INVESTIGATION OF ATMOSPHERIC ENVIRONMENTS CONDUCIVE TO SUPERCELL TRANSFORMATION INTO A MESOSCALE CONVECTIVE SYSTEM

Abstract

The environmental factors that contribute to supercell thunderstorms transitioning into mesoscale convective systems (MCSs) are poorly understood. Numerous studies have investigated these phenomena separately, but few have studied the interconnected dynamics that cause a transition between supercells and MCSs. This lack of knowledge significantly affects the ability to forecast severe weather impacts associated with each system, such as severe lightning, wind, hail, flooding, and tornadoes.
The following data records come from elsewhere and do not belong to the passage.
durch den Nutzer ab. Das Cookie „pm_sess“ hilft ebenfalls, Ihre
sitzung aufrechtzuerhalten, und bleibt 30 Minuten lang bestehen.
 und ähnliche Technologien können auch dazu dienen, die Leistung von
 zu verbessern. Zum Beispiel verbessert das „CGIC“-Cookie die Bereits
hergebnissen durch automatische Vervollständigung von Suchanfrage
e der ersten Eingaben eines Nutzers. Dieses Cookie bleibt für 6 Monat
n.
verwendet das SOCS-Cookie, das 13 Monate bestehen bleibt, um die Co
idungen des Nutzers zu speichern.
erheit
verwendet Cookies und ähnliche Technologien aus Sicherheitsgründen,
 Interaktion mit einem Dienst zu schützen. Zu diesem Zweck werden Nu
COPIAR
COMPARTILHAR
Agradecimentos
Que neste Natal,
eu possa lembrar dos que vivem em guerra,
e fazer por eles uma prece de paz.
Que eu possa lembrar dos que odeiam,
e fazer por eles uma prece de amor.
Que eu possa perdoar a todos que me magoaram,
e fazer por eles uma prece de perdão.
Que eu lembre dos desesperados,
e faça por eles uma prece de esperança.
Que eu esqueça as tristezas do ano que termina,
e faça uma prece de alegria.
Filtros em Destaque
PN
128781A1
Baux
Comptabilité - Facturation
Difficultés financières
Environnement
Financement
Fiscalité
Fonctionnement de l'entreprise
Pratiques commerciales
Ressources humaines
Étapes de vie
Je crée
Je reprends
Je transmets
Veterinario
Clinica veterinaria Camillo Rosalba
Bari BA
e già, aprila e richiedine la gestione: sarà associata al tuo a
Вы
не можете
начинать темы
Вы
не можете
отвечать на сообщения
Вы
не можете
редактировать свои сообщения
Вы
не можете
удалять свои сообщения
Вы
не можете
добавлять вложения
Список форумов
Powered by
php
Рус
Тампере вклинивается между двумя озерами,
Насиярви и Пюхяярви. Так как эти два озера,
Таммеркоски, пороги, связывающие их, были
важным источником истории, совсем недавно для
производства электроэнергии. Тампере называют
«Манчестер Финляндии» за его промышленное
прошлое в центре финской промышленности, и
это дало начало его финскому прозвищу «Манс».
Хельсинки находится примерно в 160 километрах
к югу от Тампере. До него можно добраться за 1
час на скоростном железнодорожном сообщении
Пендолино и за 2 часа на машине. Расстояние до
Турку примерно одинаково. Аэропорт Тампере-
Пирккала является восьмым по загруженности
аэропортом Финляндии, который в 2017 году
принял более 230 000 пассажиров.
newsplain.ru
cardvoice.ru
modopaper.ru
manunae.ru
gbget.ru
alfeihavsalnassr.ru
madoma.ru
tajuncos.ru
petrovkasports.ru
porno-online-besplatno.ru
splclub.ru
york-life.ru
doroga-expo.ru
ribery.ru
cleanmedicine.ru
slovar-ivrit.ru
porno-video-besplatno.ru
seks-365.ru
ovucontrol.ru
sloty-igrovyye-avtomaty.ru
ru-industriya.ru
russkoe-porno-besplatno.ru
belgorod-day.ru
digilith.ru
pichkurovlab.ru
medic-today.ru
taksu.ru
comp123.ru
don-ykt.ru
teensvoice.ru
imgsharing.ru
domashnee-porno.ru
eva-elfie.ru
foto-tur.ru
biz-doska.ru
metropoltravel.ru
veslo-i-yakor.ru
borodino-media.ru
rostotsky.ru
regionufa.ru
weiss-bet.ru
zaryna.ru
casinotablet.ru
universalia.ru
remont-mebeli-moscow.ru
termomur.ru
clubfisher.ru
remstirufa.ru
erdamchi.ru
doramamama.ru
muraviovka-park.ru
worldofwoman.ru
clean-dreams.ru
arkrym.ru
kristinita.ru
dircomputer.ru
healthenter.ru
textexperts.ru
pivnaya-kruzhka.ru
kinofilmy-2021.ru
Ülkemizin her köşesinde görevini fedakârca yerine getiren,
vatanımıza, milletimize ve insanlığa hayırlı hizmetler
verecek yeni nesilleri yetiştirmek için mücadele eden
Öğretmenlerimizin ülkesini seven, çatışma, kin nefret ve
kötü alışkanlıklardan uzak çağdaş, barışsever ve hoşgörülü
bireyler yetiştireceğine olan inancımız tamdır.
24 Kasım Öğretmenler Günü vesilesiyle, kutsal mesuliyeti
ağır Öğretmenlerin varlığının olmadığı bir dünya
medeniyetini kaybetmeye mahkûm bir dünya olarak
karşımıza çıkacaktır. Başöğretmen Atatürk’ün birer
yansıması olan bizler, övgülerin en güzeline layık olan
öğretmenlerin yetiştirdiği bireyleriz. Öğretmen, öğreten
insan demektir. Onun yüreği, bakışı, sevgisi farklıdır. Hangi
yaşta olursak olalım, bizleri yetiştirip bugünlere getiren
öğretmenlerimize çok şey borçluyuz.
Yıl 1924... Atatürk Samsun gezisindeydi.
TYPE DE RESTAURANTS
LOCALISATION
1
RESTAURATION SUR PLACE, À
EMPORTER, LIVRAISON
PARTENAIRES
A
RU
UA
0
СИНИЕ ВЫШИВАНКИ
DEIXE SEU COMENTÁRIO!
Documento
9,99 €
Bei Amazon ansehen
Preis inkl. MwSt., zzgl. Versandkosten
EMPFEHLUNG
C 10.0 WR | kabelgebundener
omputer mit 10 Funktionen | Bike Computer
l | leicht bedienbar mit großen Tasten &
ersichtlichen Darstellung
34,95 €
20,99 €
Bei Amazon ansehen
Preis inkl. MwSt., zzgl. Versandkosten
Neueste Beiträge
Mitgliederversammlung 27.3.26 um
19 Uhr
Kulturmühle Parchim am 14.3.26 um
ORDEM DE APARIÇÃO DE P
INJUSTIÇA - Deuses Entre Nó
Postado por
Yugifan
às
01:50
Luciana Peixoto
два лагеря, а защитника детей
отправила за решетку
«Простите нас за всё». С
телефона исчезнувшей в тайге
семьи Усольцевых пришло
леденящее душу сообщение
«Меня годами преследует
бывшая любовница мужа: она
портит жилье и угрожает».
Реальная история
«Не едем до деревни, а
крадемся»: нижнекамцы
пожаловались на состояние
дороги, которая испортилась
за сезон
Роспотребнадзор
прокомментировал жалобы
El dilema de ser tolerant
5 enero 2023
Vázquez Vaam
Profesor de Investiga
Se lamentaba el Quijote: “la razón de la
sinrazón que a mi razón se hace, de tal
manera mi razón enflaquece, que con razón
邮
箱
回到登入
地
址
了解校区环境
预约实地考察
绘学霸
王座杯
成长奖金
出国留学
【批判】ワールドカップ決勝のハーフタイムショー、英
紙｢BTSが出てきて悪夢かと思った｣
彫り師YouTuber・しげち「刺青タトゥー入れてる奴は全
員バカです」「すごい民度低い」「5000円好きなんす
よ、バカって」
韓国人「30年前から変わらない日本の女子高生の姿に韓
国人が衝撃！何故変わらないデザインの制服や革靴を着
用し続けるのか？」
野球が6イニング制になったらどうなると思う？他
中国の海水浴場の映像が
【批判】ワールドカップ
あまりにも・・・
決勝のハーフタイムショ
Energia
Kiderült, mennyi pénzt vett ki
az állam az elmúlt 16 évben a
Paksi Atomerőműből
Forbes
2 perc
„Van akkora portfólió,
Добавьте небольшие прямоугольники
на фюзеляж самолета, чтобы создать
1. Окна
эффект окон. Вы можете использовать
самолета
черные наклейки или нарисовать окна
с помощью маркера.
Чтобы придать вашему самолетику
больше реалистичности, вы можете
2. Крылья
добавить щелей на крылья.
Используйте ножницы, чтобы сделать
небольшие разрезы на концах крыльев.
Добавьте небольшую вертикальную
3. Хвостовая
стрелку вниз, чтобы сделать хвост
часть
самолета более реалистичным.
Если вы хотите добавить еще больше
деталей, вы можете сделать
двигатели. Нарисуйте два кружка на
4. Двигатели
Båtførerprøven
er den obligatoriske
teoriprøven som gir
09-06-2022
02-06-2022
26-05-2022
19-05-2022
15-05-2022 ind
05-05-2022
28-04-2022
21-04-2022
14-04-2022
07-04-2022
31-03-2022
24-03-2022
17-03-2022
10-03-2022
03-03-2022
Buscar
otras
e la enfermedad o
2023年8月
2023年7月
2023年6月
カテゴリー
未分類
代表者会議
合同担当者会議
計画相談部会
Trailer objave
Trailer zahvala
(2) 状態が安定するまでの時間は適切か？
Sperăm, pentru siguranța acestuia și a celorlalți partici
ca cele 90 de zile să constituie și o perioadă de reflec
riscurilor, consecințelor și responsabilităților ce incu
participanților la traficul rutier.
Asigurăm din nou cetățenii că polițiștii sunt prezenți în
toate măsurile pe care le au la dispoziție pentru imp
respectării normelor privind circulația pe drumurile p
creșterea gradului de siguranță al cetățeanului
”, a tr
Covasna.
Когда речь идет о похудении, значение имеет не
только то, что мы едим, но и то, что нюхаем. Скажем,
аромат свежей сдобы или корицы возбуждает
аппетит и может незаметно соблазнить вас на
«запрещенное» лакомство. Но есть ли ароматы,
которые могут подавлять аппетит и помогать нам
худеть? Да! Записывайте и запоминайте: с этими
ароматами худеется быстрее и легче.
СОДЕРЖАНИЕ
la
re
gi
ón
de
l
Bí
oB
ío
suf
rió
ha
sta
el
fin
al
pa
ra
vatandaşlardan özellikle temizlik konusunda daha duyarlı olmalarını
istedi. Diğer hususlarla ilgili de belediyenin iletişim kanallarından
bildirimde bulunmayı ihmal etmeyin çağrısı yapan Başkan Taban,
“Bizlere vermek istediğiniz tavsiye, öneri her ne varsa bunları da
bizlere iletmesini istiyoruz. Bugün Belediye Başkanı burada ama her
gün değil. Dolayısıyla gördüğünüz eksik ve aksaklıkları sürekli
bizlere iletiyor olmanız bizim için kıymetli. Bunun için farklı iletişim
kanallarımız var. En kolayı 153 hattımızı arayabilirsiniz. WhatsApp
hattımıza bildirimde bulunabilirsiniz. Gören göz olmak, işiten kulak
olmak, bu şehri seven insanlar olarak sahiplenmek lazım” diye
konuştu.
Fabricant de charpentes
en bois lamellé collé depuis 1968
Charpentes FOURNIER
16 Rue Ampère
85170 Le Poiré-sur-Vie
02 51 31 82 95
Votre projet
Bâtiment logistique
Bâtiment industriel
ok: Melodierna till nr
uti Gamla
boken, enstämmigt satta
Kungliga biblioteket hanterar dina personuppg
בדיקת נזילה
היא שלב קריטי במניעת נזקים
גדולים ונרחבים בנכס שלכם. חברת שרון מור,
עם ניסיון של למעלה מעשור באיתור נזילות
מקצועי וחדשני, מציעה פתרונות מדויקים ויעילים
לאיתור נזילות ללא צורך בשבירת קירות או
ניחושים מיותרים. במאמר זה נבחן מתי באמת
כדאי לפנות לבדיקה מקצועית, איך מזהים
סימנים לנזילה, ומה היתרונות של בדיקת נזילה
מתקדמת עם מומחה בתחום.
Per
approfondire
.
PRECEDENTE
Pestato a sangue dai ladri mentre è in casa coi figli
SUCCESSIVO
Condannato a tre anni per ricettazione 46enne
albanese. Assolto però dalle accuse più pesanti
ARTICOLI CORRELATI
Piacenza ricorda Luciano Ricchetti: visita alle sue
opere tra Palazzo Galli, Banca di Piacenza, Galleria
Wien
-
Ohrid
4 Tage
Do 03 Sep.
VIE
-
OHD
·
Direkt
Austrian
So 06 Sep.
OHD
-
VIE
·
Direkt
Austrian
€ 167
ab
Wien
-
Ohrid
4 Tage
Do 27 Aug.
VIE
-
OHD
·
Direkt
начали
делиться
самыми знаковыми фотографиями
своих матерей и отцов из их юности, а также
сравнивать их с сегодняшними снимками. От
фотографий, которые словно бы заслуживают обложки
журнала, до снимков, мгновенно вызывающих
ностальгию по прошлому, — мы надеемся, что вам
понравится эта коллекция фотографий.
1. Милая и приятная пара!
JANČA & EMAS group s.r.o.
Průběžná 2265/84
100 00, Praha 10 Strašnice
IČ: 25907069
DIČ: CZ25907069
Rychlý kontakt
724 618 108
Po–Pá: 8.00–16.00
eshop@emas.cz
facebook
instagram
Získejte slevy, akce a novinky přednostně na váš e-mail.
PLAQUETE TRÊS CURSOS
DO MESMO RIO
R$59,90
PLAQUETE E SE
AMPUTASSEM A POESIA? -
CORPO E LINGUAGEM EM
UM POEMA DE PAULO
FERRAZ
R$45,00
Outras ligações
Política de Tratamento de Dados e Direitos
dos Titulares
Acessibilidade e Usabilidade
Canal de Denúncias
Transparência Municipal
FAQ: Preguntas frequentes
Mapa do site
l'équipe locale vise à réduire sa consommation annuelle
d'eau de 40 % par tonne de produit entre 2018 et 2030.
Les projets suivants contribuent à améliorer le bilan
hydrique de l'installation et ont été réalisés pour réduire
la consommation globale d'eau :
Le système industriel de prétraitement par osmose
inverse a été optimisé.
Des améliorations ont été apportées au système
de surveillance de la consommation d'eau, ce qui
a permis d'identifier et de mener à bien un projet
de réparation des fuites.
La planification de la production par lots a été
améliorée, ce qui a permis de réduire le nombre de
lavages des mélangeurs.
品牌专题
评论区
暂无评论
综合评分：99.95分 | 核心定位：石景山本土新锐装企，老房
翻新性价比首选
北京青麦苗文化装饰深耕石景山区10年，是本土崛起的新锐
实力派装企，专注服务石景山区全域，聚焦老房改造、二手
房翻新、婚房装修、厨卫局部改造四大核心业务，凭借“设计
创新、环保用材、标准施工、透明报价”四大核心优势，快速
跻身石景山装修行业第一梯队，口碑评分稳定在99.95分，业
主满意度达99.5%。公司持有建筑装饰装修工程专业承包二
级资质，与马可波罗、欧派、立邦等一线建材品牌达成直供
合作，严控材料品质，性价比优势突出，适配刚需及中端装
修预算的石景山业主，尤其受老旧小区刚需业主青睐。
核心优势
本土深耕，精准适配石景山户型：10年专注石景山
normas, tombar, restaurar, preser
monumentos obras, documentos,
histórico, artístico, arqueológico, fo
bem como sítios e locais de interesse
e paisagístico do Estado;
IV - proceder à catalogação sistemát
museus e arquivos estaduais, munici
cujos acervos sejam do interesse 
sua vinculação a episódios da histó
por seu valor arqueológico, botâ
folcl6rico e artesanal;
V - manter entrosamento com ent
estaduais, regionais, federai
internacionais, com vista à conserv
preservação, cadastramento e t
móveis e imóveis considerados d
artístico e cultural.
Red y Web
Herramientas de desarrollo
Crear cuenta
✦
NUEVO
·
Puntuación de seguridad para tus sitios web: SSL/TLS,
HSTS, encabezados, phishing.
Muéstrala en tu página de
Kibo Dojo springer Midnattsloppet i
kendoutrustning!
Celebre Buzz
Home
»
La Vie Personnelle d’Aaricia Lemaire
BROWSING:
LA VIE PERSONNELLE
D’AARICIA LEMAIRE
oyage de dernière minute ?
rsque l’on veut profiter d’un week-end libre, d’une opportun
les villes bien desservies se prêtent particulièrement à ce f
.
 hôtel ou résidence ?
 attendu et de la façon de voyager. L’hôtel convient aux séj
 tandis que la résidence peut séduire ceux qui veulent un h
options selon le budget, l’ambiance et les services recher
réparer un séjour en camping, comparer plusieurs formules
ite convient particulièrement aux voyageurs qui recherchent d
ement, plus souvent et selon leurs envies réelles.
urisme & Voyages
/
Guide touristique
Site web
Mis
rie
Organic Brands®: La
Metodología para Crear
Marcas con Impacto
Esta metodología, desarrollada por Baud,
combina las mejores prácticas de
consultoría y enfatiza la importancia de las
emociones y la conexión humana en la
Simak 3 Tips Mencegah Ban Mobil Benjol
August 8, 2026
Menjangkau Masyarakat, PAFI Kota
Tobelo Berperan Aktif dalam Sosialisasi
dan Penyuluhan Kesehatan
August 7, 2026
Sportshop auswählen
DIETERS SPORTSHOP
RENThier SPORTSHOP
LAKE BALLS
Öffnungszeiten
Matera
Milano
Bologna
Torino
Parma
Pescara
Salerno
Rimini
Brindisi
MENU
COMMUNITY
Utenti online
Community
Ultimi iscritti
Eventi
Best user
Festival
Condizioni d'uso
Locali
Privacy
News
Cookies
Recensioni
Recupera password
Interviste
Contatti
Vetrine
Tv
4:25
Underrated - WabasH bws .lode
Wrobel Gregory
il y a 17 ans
Previous studies highlight four specific elements needed for the formation of both supercells and MCSs: low-level vertical wind shear, upper-level vertical wind shear, convective available potential energy (CAPE), and relative humidity (RH). Using a high-resolution cloud model, multiple combinations of the aforementioned environmental factors were investigated to determine which distinct combination contributed to a supercell’s initial development and MCS transition. Through data analysis focusing on areas of convectivity, potential temperature (theta) perturbations, and total mass flux, it was concluded that MCS growth from supercells is favored in environments with highest values of CAPE and RH, with low-level shear and upper-level shear inducing minor impacts. These results will facilitate refinement of MCS transition models.